#### [Work to complete]
Your copy should begin with the line containing "Inspection report: St", end with the line containing "reviews, linked to", match the listing below exactly, and contain no pictures.

#### [Entries supplied]
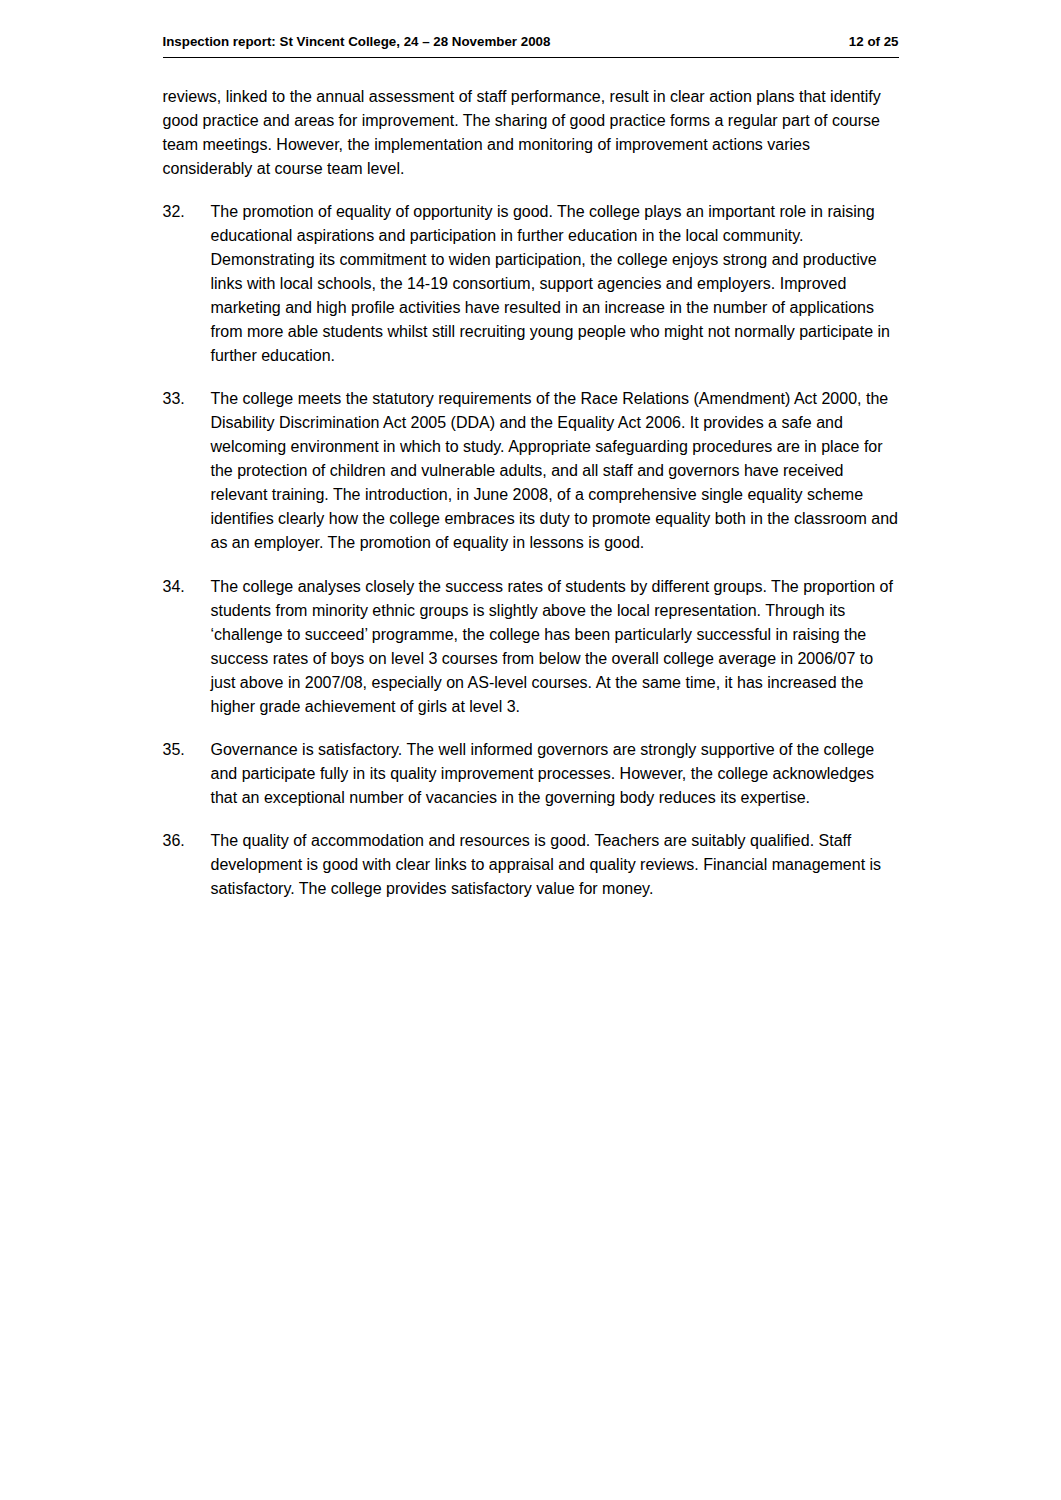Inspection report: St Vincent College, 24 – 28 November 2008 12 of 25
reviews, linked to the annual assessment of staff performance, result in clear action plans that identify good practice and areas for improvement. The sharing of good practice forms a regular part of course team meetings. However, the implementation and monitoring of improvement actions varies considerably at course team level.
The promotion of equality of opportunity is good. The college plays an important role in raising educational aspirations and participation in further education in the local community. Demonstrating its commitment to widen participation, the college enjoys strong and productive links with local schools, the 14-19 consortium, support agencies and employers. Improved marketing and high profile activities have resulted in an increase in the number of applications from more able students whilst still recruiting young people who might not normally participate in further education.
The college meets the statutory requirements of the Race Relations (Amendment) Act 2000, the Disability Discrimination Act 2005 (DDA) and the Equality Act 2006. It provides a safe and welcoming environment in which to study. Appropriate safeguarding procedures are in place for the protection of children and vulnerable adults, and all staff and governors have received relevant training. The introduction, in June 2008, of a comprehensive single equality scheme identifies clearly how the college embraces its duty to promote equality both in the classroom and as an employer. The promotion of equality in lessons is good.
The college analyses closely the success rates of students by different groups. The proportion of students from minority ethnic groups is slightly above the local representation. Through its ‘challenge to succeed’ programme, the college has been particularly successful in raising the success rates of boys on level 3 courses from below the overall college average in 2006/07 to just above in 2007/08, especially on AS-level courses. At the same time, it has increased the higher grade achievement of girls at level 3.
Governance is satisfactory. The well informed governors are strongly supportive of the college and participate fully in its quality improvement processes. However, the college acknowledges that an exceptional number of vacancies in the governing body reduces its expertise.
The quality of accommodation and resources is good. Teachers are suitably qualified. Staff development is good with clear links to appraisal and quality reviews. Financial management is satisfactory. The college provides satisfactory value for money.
* * *
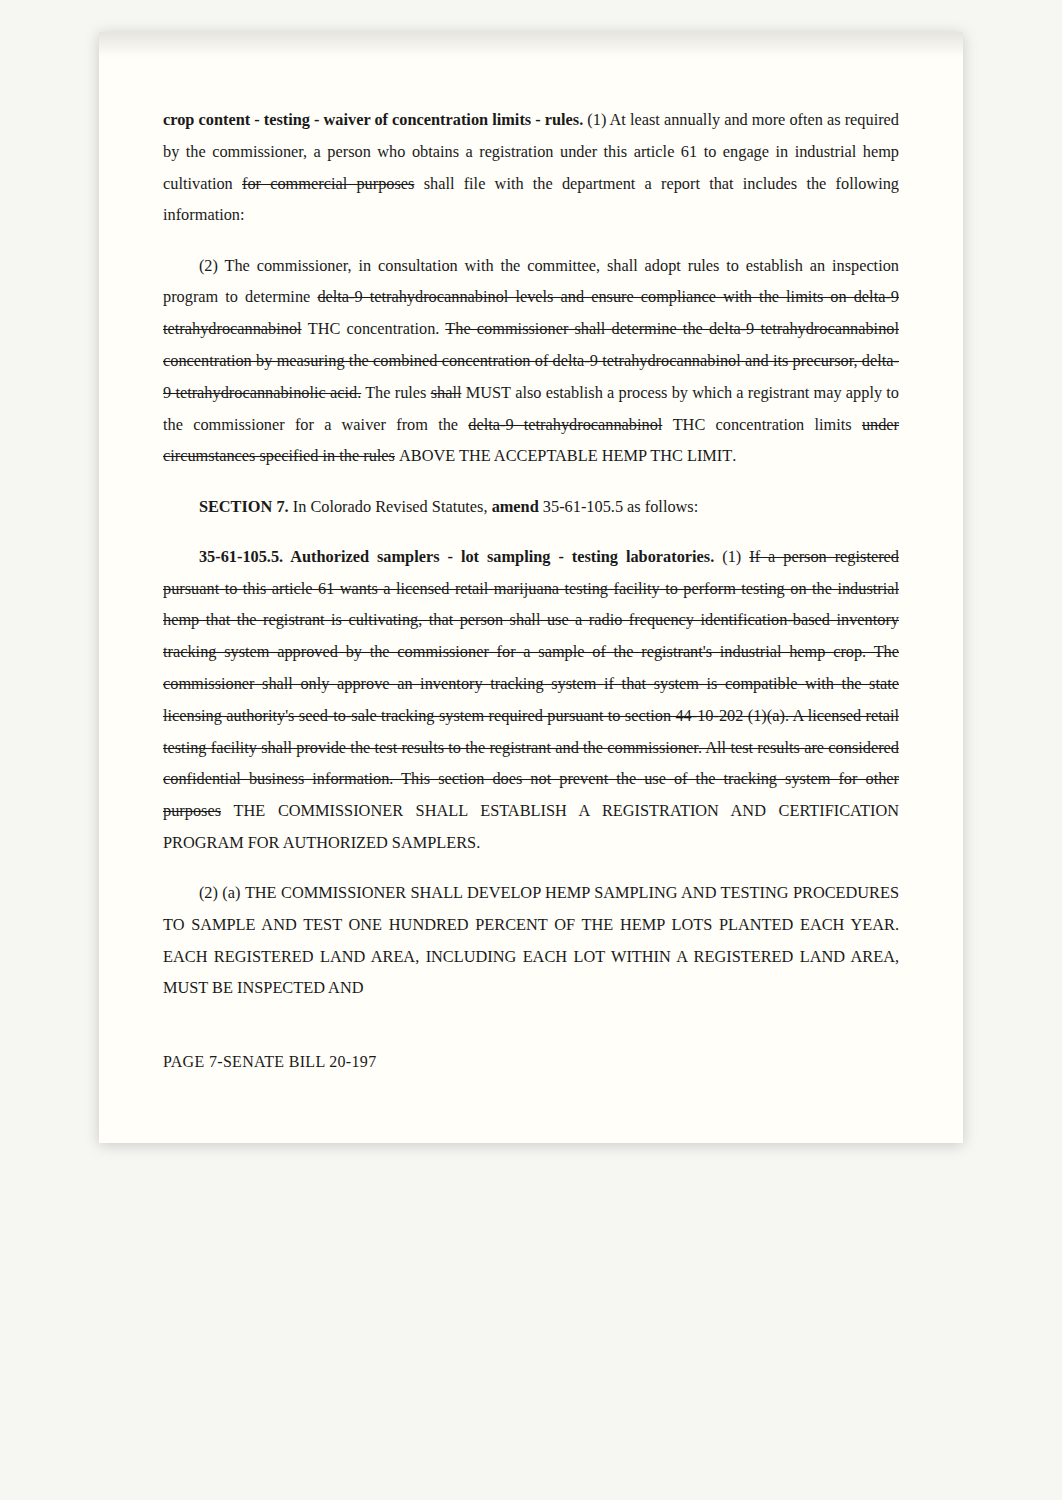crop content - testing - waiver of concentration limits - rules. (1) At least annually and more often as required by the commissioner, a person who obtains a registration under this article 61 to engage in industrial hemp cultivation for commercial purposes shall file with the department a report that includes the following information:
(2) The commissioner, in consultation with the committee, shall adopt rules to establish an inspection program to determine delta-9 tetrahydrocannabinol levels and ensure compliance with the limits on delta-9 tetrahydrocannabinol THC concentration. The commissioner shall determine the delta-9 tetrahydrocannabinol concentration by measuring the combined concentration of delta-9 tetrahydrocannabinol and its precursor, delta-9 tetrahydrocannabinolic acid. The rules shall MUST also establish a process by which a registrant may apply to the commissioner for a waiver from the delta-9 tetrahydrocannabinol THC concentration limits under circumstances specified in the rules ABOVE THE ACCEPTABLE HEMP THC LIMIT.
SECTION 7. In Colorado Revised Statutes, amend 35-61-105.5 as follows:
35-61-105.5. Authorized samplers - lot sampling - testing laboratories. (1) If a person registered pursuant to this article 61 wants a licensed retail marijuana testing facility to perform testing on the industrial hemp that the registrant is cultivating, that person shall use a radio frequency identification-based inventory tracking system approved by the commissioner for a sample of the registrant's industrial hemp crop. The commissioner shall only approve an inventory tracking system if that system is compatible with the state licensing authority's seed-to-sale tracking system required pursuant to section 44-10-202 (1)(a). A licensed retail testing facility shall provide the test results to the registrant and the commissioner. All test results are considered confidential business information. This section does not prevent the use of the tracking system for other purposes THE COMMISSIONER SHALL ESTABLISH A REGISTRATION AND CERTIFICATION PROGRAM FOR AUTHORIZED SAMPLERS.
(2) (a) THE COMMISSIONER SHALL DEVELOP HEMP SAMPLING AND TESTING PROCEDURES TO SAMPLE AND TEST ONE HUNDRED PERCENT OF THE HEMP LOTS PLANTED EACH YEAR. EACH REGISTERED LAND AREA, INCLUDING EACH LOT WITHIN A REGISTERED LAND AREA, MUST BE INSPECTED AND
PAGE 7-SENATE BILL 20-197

#### [Solved exercise]
Inspection report: St Vincent College, 24 – 28 November 2008 12 of 25
reviews, linked to the annual assessment of staff performance, result in clear action plans that identify good practice and areas for improvement. The sharing of good practice forms a regular part of course team meetings. However, the implementation and monitoring of improvement actions varies considerably at course team level.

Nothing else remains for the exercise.